The Timberwolves ended up having a very quiet trade deadline this year, making no moves after turning over the bulk of their roster leading up to last year's deadline.
No deals, but did the Timberwolves lay groundwork for a John Collins trade?
The timing made less and less sense for a deal with Atlanta as the deadline approached. But that doesn't mean talks can't resume in a couple months.
Their position is defensible: With Karl-Anthony Towns, D'Angelo Russell and Malik Beasley missing a big chunk of this season and barely having a chance to play together along with rookie Anthony Edwards, not to mention a mid-season coaching change in a year with a condensed schedule, they want to use the final 20-25 games when Beasley is back and Russell is presumably healthy to have some stability and evaluate their full roster and vision.
On Friday's Daily Delivery podcast, Chris Hine and I broke down the wisdom of that approach, with the counterbalance being that at 10-34 the Wolves have the NBA's worst record and need roster upgrades regardless of what they think of their core of players.
If you don't see the podcast player, click here to listen.
One gets the sense, though, that even though the Wolves didn't make any deals this year, the same won't hold true this summer after they have finished their season and know what they have.
President Gersson Rosas has some core principles that guide his roster building, and one of those beliefs is that the trade market is among the primary ways to upgrade this team.
Stitching together a couple other things he said Thursday after the deadline about the need to get a power forward and the type of player they covet — combined with the actions of Rosas in the past — lead me to wonder if the Wolves will continue to aggressively pursue a trade for Atlanta's John Collins in the offseason.
"We've shown signs of potential, but we've also shown signs of failure," Rosas said. "I've been focused on making sure that we can get a front-line guy — a guy that is an upgrade to what we have, if we can't develop it internally."
Collins arguably falls into that "front-line" category. He will be a restricted free agent this offseason and will command in excess of $20 million per season. The Hawks were willing to part with him a few weeks ago, but then they went on a winning streak and it started to make more sense that they would ride this year out, make the playoffs and then reassess his future.
Collins would be an excellent candidate for a sign-and-trade between the Hawks and Wolves. Atlanta controls his rights as a restricted free agent, but they already have a lot of money invested in Danilo Gallinari at power forward and Clint Capela at center in each of the next two seasons. Keeping Collins long-term doesn't make sense given their choices, but a sign-and-trade in the offseason would allow them to recoup some assets instead of just letting him walk.

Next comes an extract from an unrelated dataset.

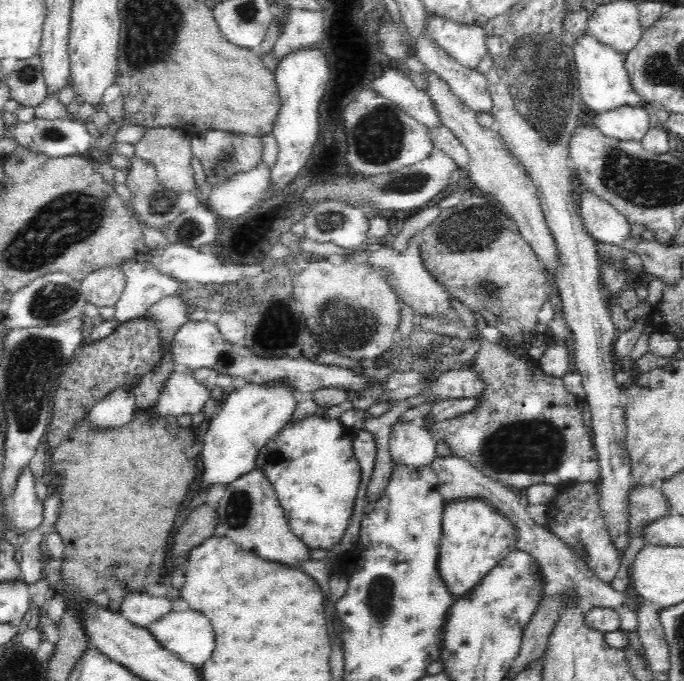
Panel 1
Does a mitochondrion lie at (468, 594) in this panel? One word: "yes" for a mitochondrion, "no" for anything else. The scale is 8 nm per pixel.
no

It might make more sense for the Wolves at that point, too, since Collins will be on a heftier deal instead of the $4 million final year of his rookie deal as he is now. That contract makes him a bargain, but it also makes it harder to match salaries.
The Wolves need to be mindful of the luxury tax threshold, and a trade for Collins as a $20-25 million a year player might actually be more feasible because they could more easily send out salary in return (like, say, what will be Ricky Rubio's expiring deal, a young player and a draft pick. It's instructive to note that our Chris Hine reported via a source that the Wolves had an offer for Rubio at the deadline but declined it).
And they would be able to bring him in long-term, as opposed to the 12 months or so they would have been guaranteed of Aaron Gordon had they pursued that trade at the deadline.
In short, this is starting to feel like the Russell pursuit all over again. The Wolves coveted Russell in free agency in 2019 and made a strong pitch. He signed with Golden State in what seemed like a placeholder move, and just months later the Wolves acquired him in exchange for Andrew Wiggins and a top-3 protected pick.
That move had two key elements that could be replicated with Collins: 1) A pursuit that started a long time ago, with groundwork laid long before it finally came to fruition and 2) Ultimately acquiring a coveted player via a trade and salary match that kept the Wolves' books in better balance.
By this summer, the Wolves will hopefully know more about a core built around Towns, Russell, Edwards and to a degree Beasley (though he would be a candidate to be traded as well). They will know if they are keeping their 2021 lottery pick or if they owe it to Golden State.
And the Hawks likely will have made the playoffs — something of value for a franchise that has missed the postseason three years in a row — but fizzled out quickly, leaving them more easily to consider a future without Collins.
In the short-term, Wolves fans are left with nothing but the hope that the return of Russell and Beasley sparks competitive play — but maybe not competitive enough to lose their lottery pick.
Remember: the odds are the same if the Wolves finish with the worst, second-worst or third-worst record: 40% they keep it (top three), 60% they lose it. If they have the fourth-worst record, it's 36.6%. Fifth-worst? 31.6%. And so on.
They'd have to leap-frog a lot of teams to get out of the bottom three, since the team with the fourth-worst record (Orlando) has five more wins than the Wolves do.
So there's at least a chance to finesse everything: The best odds of keeping that pick, a real look at their core players with tangible improvement and a path to a summer where they can acquire another piece in Collins.
It would require the threading of a needle for an organization that has a hard enough time putting a ball in a basket, but that's about the best plan they have at the moment.